**ТЕКСТ ИНТЕРВЬЮ:**
++++++++++++++++++++

Дарья Суховей: у меня свой перфекционизм
Интервью Игорю Котюху

Интервью:
Игорь Котюх
Новые облака, 31.03.2008
3/2008 (43)
Досье: Дарья Суховей
        Редактор журнала «Новые облака» Игорь Котюх беседует с Дарьей Суховей о её родном городе Петербурге, поэзии и особенностях российского литпроцесса.
        Игорь Котюх: Дарья, ты как образцовый культуртрегер имеешь несколько общественных литпроектов, занимаешься наукой и не забываешь о собственном поэтическом творчестве. Неужели современному куратору обязательно нужно иметь учёную степень и самому что-нибудь писать? Иначе его авторитет будет под сомнением?
        Дарья Суховей: Не обязательно, конечно же куратору ничего такого делать, можно иметь любую профессию. Необходимо в первую очередь не подтверждение статуса, а собственное внутреннее содержание. Набор знаний, умение ориентироваться в процессе, умение читать стихи и понимать авторский замысел. Знать контекст. Это первично. А научиться этому в обычных университетах трудно, этому не учат. Нужный опыт набирается из жизни, и жизнь сознательно строится так, чтобы больше узнать о том, что интересно. Например, о поэзии. А дальше уже интересный вопрос — на какой статус в современном обществе можно обменять эти навыки и умения? И в этом смысле занятия наукой, писание кандидатской диссертации (это то, что в Эстонии и во многих странах мира называется PhD) — некоторый оптимум. Именно так думаю я и некоторые мои российские коллеги-кураторы: доктор филологических наук и куратор Фестиваля свободного стиха Юрий Орлицкий, кандидат филологических наук, литературный куратор и издатель Дмитрий Кузьмин, кандидат филологических наук, литературный критик и куратор Данила Давыдов. Их академические работы напрямую связаны с поэзией, в частности, современной. Из академической среды в кураторы актуальной поэзии пришел нижегородский организатор литературной жизни Евгений Прощин (подписывающий стихи как Егор Кирсанов), но это, скорее, нетипичный случай — обычное «академические» люди мало внимания обращают на современность. С другой стороны, наиболее внятные академические работы, описывающие ситуацию с современной поэзии с точки зрения языка и поэтической техники, получаются у людей, которые сами вовлечены в литературную ситуацию, пристально за ней следят, видят явление изнутри, сами пишут стихи. Я имею в виду в первую очередь моего научного руководителя Людмилу Владимировну Зубову, Илью Кукулина, который занимается отделом «Практика» в журнале «Новое литературное обозрение», да и многих других.

++++++++++++++++++++

**СТРОКИ:**
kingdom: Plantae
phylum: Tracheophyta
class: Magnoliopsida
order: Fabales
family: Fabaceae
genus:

++++++++++++++++++++

**ЧТО СДЕЛАТЬ:**
**1)** Кто, согласно интервью, редактирует журнал «Новые облака»?
**2)** Переименуйте «Петербурге» в «Санкт-Петербурге» в части интервью, которая открывается словами «Дарья Суховей: у» и завершается словами «особенностях российского литпроцесса.», и выпишите эту часть.

**ОТВЕТЫ:**
**1)** Игорь Котюх.

**2)**
Дарья Суховей: у меня свой перфекционизм
Интервью Игорю Котюху

Интервью:
Игорь Котюх
Новые облака, 31.03.2008
3/2008 (43)
Досье: Дарья Суховей
        Редактор журнала «Новые облака» Игорь Котюх беседует с Дарьей Суховей о её родном городе Санкт-Петербурге, поэзии и особенностях российского литпроцесса.